## GIVEN REQUEST
Turn the lines of all entries below into a Markdown table with two columns, Row and Line, numbering each row and skipping blank lines. Leave the pictures out of the table.
## Begin PROVIDED DATA
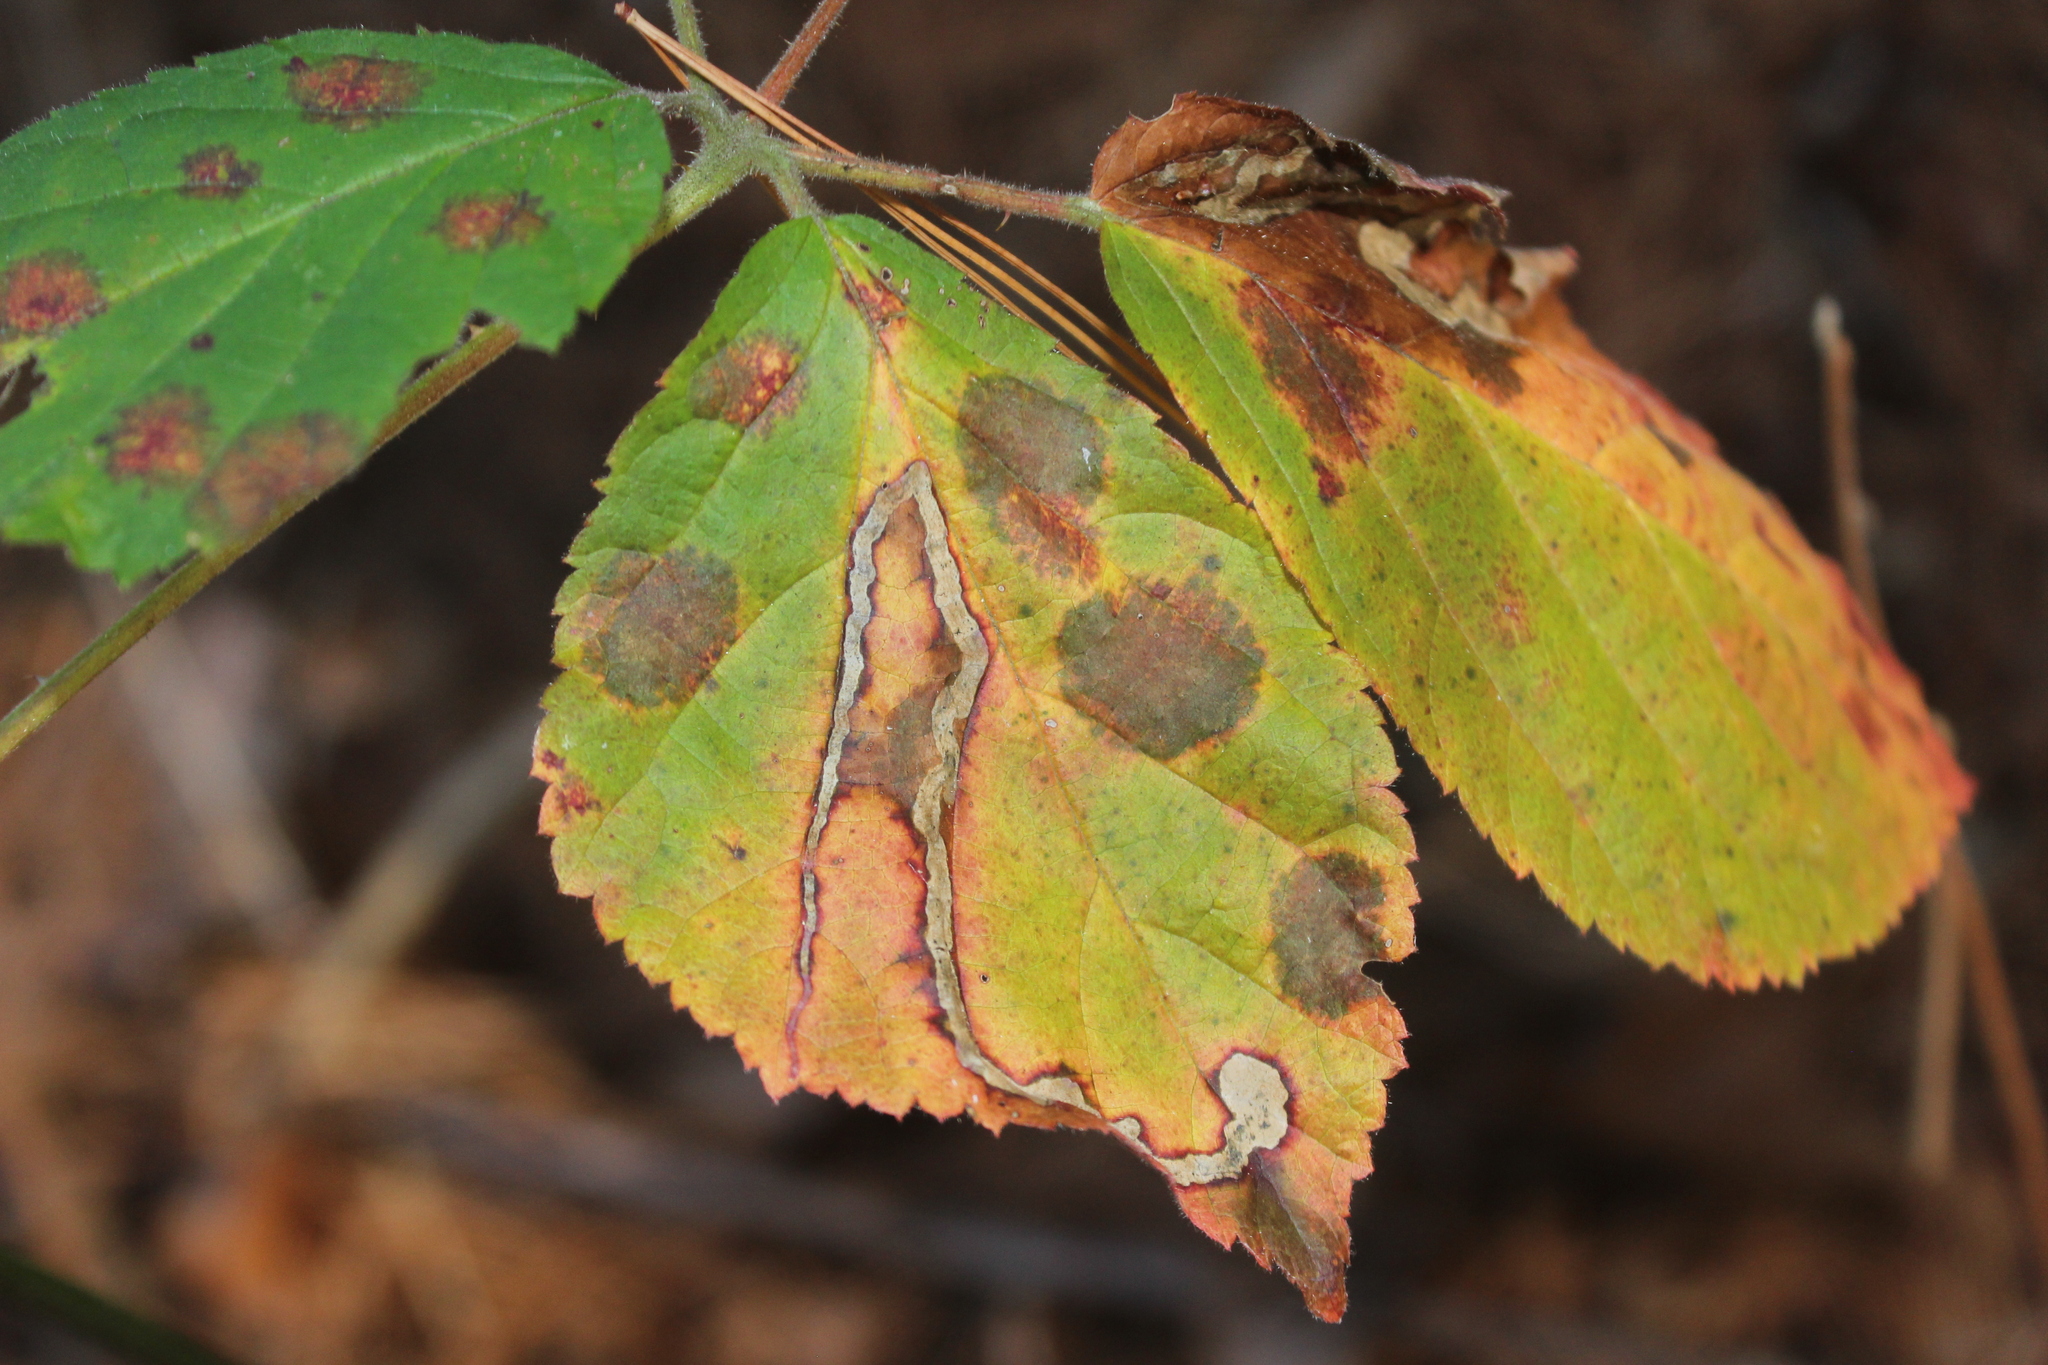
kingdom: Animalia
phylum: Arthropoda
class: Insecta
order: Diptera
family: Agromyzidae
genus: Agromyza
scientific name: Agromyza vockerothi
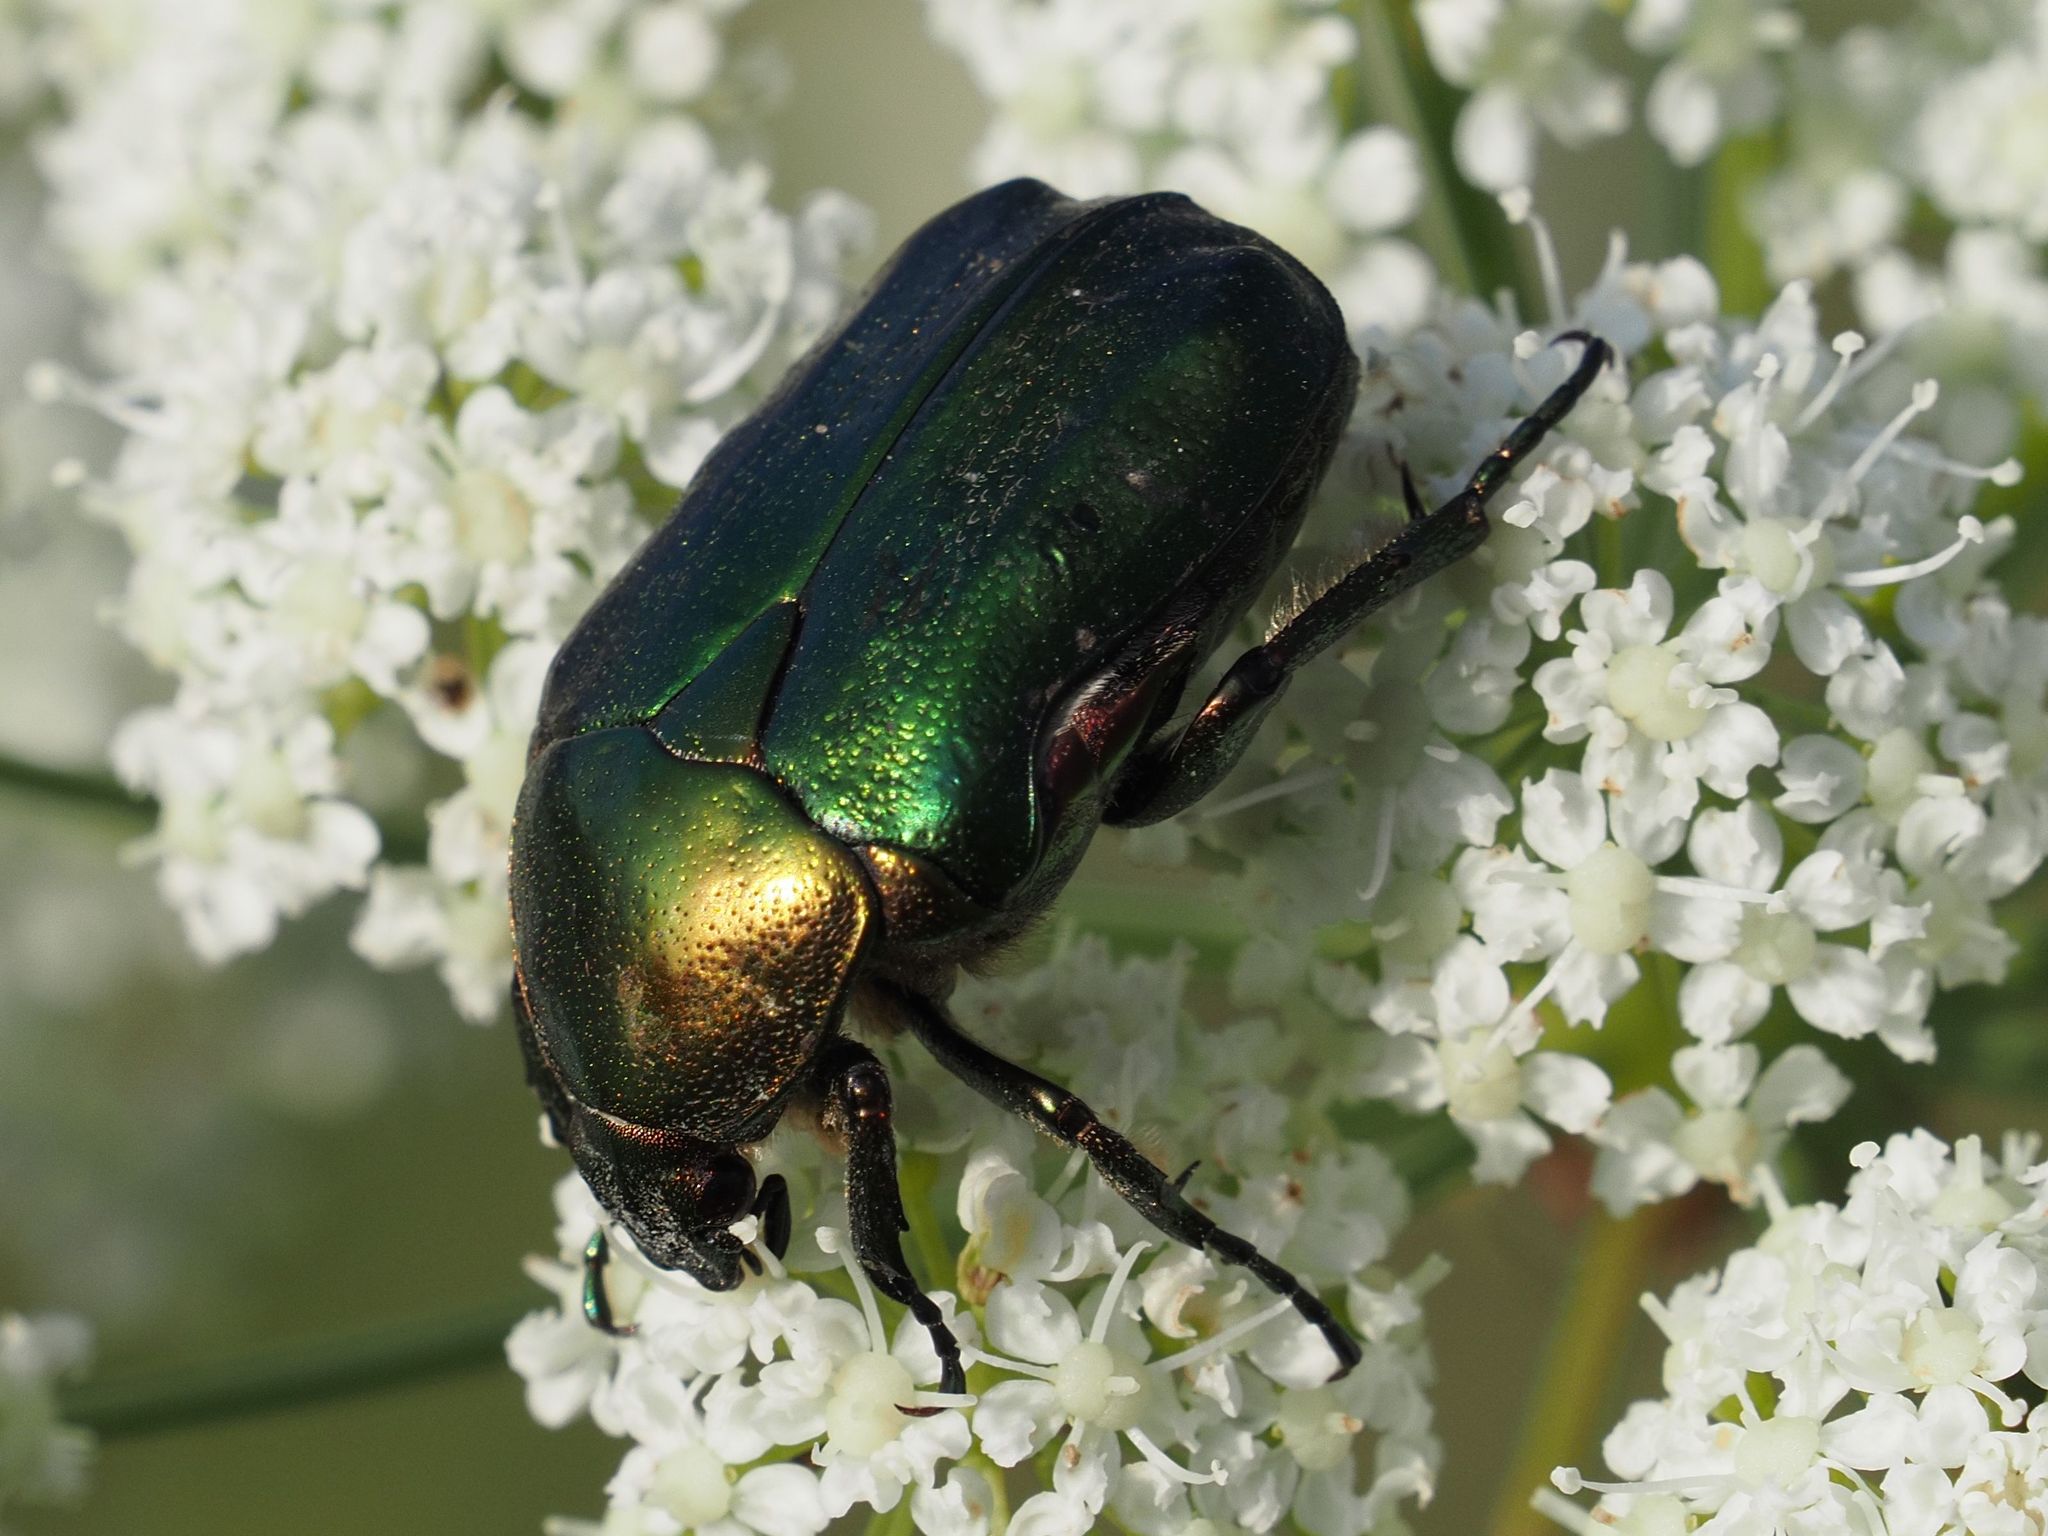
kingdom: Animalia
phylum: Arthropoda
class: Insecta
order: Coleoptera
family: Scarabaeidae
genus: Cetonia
## End PROVIDED DATA
## TASK ANSWER
| Row | Line |
|---|---|
| 1 | kingdom: Animalia |
| 2 | phylum: Arthropoda |
| 3 | class: Insecta |
| 4 | order: Diptera |
| 5 | family: Agromyzidae |
| 6 | genus: Agromyza |
| 7 | scientific name: Agromyza vockerothi |
| 8 | kingdom: Animalia |
| 9 | phylum: Arthropoda |
| 10 | class: Insecta |
| 11 | order: Coleoptera |
| 12 | family: Scarabaeidae |
| 13 | genus: Cetonia |